*** Opening EXERCISE MATERIAL ***

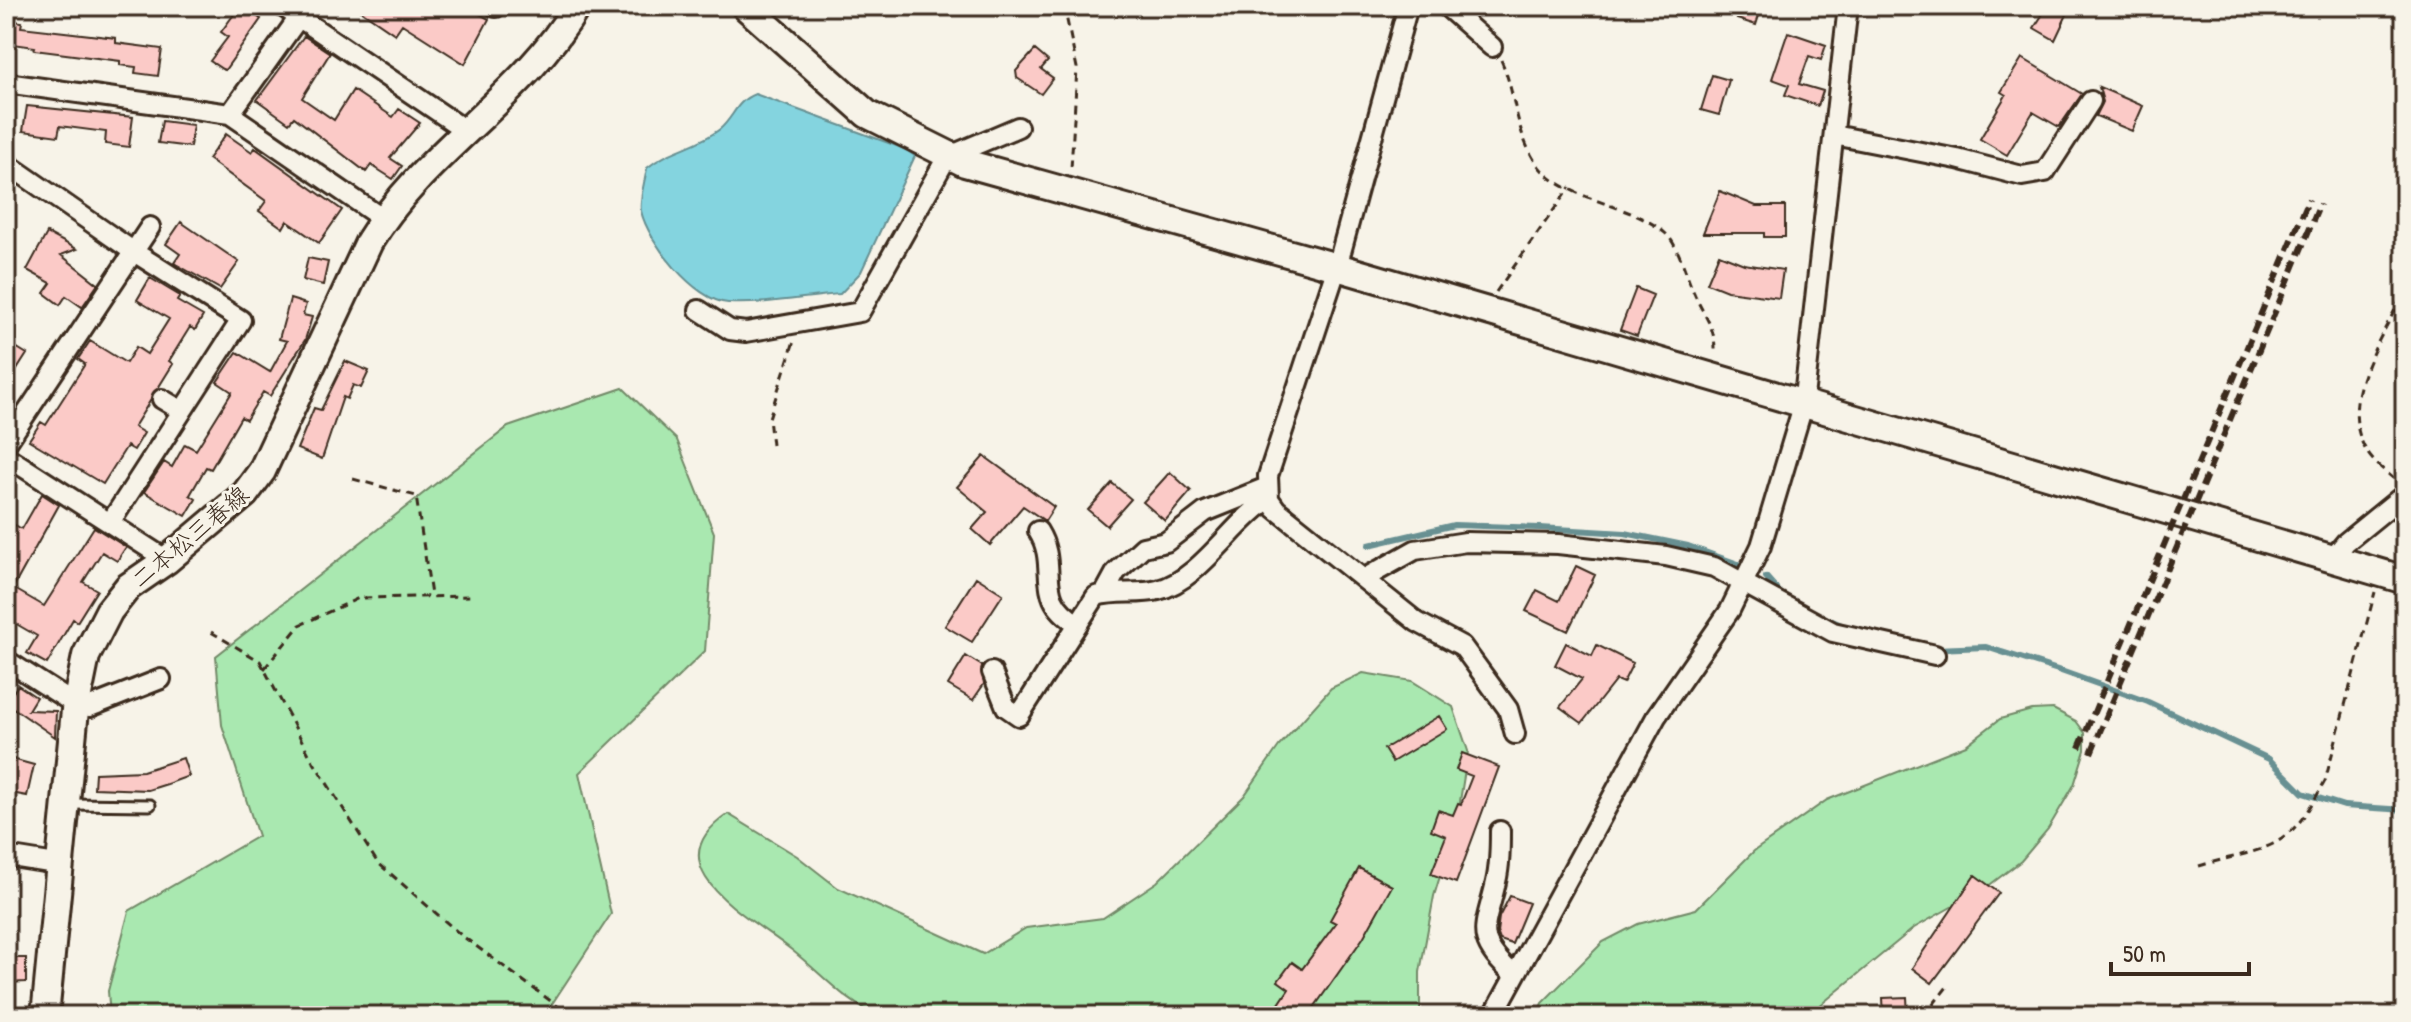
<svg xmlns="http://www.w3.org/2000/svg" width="2411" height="1022" font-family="'Patrick Hand','Klee One',sans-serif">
<rect width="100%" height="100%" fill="#f7f3e8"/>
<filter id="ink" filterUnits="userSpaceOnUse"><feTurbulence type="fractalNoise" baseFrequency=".0125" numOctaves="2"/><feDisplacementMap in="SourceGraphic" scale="16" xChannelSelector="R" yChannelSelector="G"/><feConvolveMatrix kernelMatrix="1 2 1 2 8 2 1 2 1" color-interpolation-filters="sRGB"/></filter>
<g filter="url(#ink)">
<path fill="#a9e8b0" stroke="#728967" stroke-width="2" d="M623,388L677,440L714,533L705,651L579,773L611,914L544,1016H110L108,991L129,911L258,836L222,725L216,656L508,427Z
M1363,673L1412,681L1453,707L1468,751L1457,820L1434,896L1420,972V1016H876C839,996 825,977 793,951C753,918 648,868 728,814L797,856L838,888L983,954L1026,928L1103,918L1157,882L1244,796L1279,746L1331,688Z
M2053,709L2076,721L2085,733V750L2074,785L2048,829L2021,861L1987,887L1914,928L1807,1016H1537L1542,1003L1603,942L1638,924L1696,909L1754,851L1827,800L1966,745L2000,719L2032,710Z"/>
<path fill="#84d4df" stroke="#679092" stroke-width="2" d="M755,94L905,149L915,156L861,272L840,294C803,297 764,305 728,303C695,301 648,242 641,211C639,199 645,181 647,168C668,150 697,147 720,129C734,117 736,101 755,94Z"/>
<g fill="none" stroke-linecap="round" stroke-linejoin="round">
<path stroke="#679092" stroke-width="6" d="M1369,545L1454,525L1540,528L1625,533L1688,546L1741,565
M1766,577L1782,595
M1823,617L1846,627
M1935,649L1986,647L2061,671L2148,702L2269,759L2303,793L2344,806L2405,810"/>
</g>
<path fill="#fbcac7" stroke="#3b2a1e" stroke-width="2" d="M240,6L261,19L225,70L222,69L210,61L228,37L221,32Z
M354,6H456L463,10L465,6L489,19L465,64L402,24L395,34Z
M1741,6H1762L1756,25L1737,19Z
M2048,6H2071L2055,40L2034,28Z
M6,20L22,22L21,27L116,38V43L162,49L158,76L135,73L136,67L120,65V61L34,50L35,47L6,43Z
M1788,32L1826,45L1821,60L1809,56L1799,84L1823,91L1818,106L1785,95L1789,85L1772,79Z
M304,36L330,53L302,98L334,120L353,90L393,117L399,109L420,123L390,158L402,166L393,179L371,165L366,172L294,117L289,123L257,100Z
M1035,50L1048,61L1041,69L1053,78L1041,94L1017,78L1016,71Z
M2022,58L2082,94L2059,127L2033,112L2007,155L1980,139L2006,95L2001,92Z
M1712,75L1729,80L1719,115L1701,110Z
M2099,87L2143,106L2132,131L2096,116L2103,102Z
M27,106L133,117L129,147L105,144L106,132L60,126L58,136L23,131Z
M162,121L193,125L190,147L158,143Z
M226,134L252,152L255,148L342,210L319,243L287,221L283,228L259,211L266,201L208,159Z
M1720,191L1756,206H1785V237H1764V233H1703Z
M181,222L239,262L220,289L174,263L180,254L166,244Z
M47,233L77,249L61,255L98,284L82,307L66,296L60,305L44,293L51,283L27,270Z
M1719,254L1744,264L1783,270L1779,298L1727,291L1707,283Z
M308,258L328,262L323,285L303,280Z
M150,278L180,296L177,301L203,316L195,330L190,327L169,361L173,364L134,427L144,433L134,450L127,446L103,484L29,440L41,422L46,425L85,364L78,359L90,341L126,363L136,347L147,354L169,319L137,300Z
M1636,288L1653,295L1637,336L1620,330Z
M290,299L306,304L303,315L312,317L305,340L270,396L263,392L246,420L241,417L211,469L206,467L190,495L196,499L186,516L144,492L164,462L172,467L185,444L196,450L232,392L217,382L237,352L270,372L287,341L279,339Z
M6,341L27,354L6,387Z
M345,361L369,371L361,388L353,385L347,399L343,397L322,459L297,449L314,408L321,410Z
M984,456L1054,507L1045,521L1023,506L990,545L972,529L987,512L957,487Z
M1170,472L1191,491L1165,521L1143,502Z
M1112,483L1131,499L1107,526L1088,510Z
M42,494L59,505L13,588L44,606L94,527L126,547L117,561L102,552L83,582L97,590L77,622L73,619L47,664L27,653L37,636L6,618V520L22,529Z
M1576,566L1595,575L1568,631L1526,611L1537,590L1559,601Z
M976,577L1003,594L972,642L945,626Z
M1566,643L1592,656L1597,645L1633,663L1623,683L1616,680L1582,723L1560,707L1582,679L1555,665Z
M966,656L982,666L984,684L973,700L948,685Z
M18,685L36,697L28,710L56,711L55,737L6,703Z
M1439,716L1447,729L1392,762L1384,749Z
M1462,753L1499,767L1456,883L1431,874L1446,836L1431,830L1438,810L1453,815L1458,803L1461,804L1472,776L1456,770Z
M183,758L189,776L167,784L148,790L94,788L95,773L143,771Z
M12,759L34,765L27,796L6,792Z
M1359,868L1392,886L1363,938L1308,1016H1290L1277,1007L1289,989L1278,981L1292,962L1302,969L1336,923L1330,920Z
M1975,875L1999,893L1932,983L1912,968Z
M1510,896L1529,903L1512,944L1500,940L1497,932L1499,917Z
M6,958H26V982L6,983Z
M1907,997L1908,1016H1884L1883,998Z"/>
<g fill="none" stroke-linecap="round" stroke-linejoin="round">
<g stroke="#3b2a1e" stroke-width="15">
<path id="lane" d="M70,804L150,805"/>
</g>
<g stroke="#3b2a1e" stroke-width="24">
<path id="street" d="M282,6L468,132
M495,6L496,7
M1408,6L1337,267L1268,476L1269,499L1276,509L1417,622L1462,646L1508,709L1515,734
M1446,6L1492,47
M6,83L230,114L383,219
M230,114L307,6
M1834,135L1957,159L2022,176L2045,172L2091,101
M6,163L134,252L241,320L110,523
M699,310L730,330L746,332L860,312L947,157L1018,127
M162,399L182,411
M6,444L150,227
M6,456L167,560
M1038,531C1061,568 1031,596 1078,624
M2332,559L2346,542L2405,494
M1365,578L1415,550L1466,542L1558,544L1666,556L1714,567L1833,632L1935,655
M1104,594L1116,572L1143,547L1166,542L1205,512L1267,487
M6,660L76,705L90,707L161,679
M992,672L1006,707L1019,716L1096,596C1117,590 1138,595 1158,590C1200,580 1233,522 1269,499
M1500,831C1500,848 1500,865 1496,882C1485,931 1472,937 1515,976
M6,856L62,865
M1493,1016L1656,717L1730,610L1761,546L1803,406L1848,6"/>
</g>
<g stroke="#3b2a1e" stroke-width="32">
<path id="secondary" d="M745,6L867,114L965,163L1337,267L2405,580
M45,1016L75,710L86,656L109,611L128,587L167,560L245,494L262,471L369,242C423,152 523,98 577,6"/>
</g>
<path stroke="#3b2a1e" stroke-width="3" stroke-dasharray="8 6" stroke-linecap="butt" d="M1064,6L1077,68L1071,169
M1501,60C1516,93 1515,133 1537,164C1562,200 1631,203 1665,233C1679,245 1686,276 1694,293C1705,319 1716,326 1715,355
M1496,292L1570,187
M772,445L769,418L794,341
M353,479L416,496L431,595
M2394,479C2385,471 2373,462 2367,452C2335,399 2383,338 2405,290
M211,632L260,661L311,758L377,862L461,935L571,1016
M264,669L300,625L359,598L470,596
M2199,866C2221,859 2253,854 2273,844C2298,832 2312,804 2325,781L2375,592
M1924,1016L1947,987"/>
<use href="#lane" stroke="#f7f3e8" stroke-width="9"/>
<use href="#street" stroke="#f7f3e8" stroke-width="18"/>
<use href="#secondary" stroke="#f7f3e8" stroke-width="26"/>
<path stroke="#3b2a1e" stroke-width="6" stroke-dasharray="12 6" stroke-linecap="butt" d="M2079,748L2309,199
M2091,753L2320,204"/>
</g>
</g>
<g text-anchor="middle" stroke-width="6" stroke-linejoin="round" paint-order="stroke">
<g font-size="24" fill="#3b2a1e" stroke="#f7f3e8">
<text transform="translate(190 537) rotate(-40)" y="8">二本松三春線</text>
</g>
</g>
<rect width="2411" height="1022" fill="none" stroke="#f7f3e8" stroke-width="32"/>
<rect x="16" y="16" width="2379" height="990" fill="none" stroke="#3b2a1e" stroke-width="3" filter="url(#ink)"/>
<path d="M2111 962v12h138v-12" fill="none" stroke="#3b2a1e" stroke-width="4"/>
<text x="2123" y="962" font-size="24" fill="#3b2a1e" stroke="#f7f3e8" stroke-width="6" paint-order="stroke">50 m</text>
</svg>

*** Closing EXERCISE MATERIAL ***

> _WHAT THE TASK ASKS_: Of the lines above, extract only those from the line with "M1975,875L1999,893L1932,983L1912,968Z" to the line with "M1500,831C1500,848 1500,865 1496,882C1485,931", both included, exactly as written.

> _RESPONSE BOX_:
M1975,875L1999,893L1932,983L1912,968Z
M1510,896L1529,903L1512,944L1500,940L1497,932L1499,917Z
M6,958H26V982L6,983Z
M1907,997L1908,1016H1884L1883,998Z"/>
<g fill="none" stroke-linecap="round" stroke-linejoin="round">
<g stroke="#3b2a1e" stroke-width="15">
<path id="lane" d="M70,804L150,805"/>
</g>
<g stroke="#3b2a1e" stroke-width="24">
<path id="street" d="M282,6L468,132
M495,6L496,7
M1408,6L1337,267L1268,476L1269,499L1276,509L1417,622L1462,646L1508,709L1515,734
M1446,6L1492,47
M6,83L230,114L383,219
M230,114L307,6
M1834,135L1957,159L2022,176L2045,172L2091,101
M6,163L134,252L241,320L110,523
M699,310L730,330L746,332L860,312L947,157L1018,127
M162,399L182,411
M6,444L150,227
M6,456L167,560
M1038,531C1061,568 1031,596 1078,624
M2332,559L2346,542L2405,494
M1365,578L1415,550L1466,542L1558,544L1666,556L1714,567L1833,632L1935,655
M1104,594L1116,572L1143,547L1166,542L1205,512L1267,487
M6,660L76,705L90,707L161,679
M992,672L1006,707L1019,716L1096,596C1117,590 1138,595 1158,590C1200,580 1233,522 1269,499
M1500,831C1500,848 1500,865 1496,882C1485,931 1472,937 1515,976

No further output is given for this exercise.